# [Task instructions]
In the entries below, the word "Partner" appears on some lines. Copy each of those lines.

· · · · · · ·

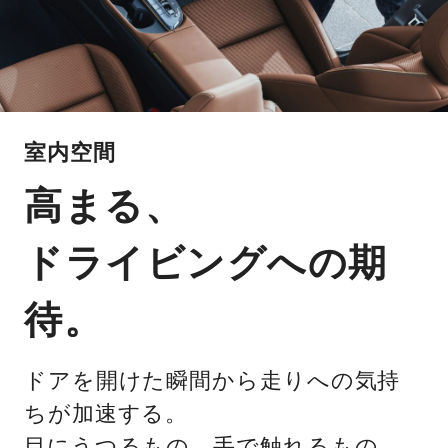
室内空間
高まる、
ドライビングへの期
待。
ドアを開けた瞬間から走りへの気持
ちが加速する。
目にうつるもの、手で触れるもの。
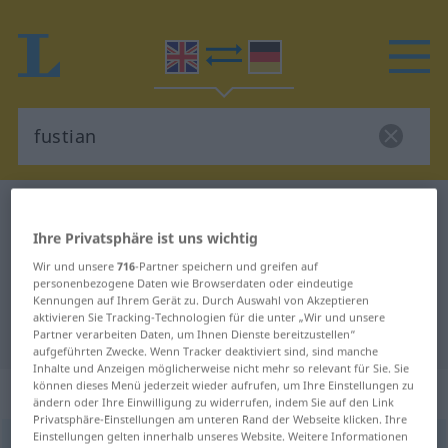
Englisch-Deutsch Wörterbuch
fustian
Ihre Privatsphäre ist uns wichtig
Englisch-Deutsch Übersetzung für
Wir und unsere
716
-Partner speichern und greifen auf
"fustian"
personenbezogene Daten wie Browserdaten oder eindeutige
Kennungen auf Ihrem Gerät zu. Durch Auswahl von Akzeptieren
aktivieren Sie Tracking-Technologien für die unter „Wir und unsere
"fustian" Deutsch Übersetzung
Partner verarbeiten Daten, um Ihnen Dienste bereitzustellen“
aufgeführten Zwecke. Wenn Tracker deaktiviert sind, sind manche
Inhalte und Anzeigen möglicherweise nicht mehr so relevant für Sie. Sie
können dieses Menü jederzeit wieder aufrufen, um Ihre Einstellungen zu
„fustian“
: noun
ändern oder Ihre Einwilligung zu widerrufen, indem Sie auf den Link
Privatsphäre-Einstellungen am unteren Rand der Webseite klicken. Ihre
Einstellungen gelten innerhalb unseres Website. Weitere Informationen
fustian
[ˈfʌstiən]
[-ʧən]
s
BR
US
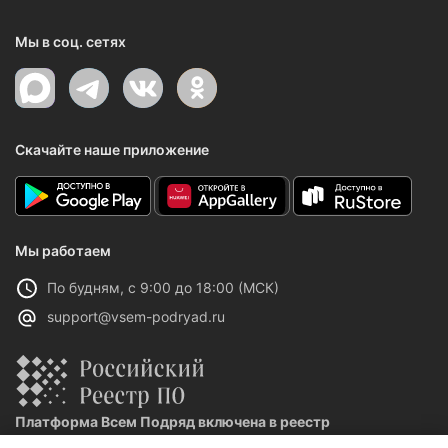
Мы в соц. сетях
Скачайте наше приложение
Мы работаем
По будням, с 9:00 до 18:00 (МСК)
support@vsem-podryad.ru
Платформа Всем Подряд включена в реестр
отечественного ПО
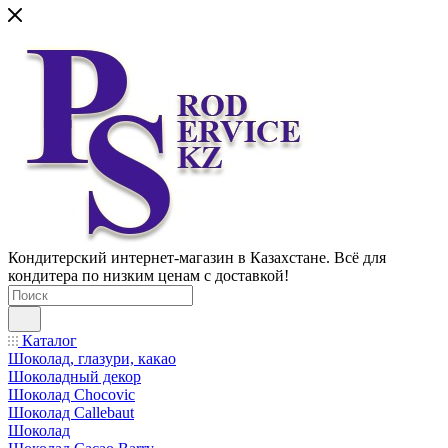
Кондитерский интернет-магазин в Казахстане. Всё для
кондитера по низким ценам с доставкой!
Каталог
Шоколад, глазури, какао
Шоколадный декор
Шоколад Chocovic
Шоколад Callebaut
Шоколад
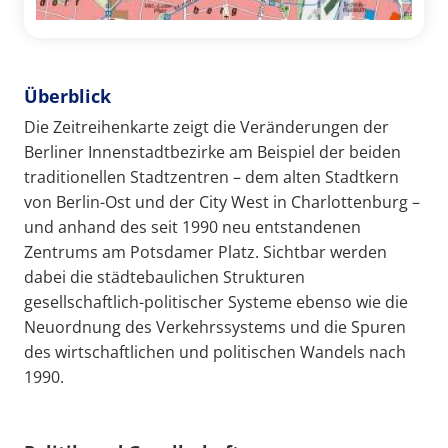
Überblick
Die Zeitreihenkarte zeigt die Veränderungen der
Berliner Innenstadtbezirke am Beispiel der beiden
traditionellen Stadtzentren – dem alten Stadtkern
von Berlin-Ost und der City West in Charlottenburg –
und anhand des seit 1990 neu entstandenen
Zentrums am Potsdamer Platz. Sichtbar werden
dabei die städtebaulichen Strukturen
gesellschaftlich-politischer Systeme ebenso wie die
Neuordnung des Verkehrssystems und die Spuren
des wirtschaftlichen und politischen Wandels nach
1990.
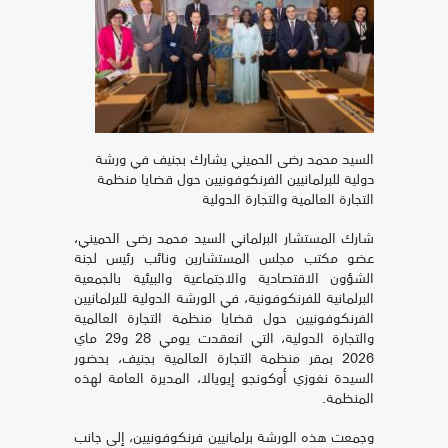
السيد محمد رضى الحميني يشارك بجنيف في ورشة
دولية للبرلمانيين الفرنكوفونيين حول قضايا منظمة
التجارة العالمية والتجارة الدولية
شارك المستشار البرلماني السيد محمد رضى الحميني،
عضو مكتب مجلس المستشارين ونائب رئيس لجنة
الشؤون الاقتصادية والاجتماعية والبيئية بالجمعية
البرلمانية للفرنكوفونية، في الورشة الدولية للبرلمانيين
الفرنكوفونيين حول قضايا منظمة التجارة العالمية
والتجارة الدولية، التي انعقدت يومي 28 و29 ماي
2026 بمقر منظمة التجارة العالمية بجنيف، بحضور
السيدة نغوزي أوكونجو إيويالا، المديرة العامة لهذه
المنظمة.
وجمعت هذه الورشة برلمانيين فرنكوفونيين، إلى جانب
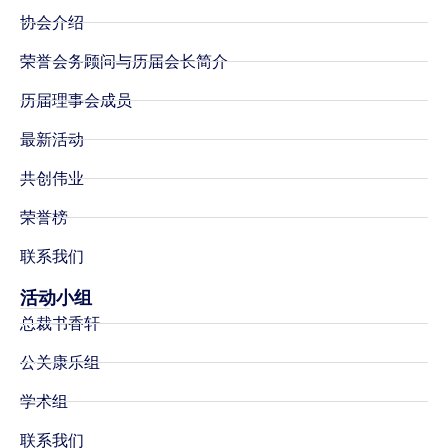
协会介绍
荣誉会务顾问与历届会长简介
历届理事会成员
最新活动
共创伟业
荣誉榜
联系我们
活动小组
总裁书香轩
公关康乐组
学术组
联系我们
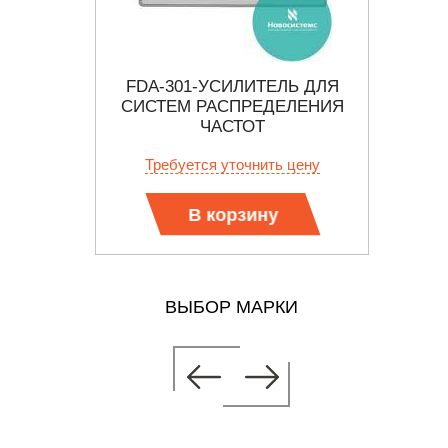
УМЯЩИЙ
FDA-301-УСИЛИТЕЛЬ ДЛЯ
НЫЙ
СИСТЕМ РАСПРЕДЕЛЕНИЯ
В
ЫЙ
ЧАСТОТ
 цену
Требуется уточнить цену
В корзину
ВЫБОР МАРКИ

· · · · · · ·

# [Finished exercise]
-Partner speichern und greifen auf
Partner verarbeiten Daten, um Ihnen Dienste bereitzustellen“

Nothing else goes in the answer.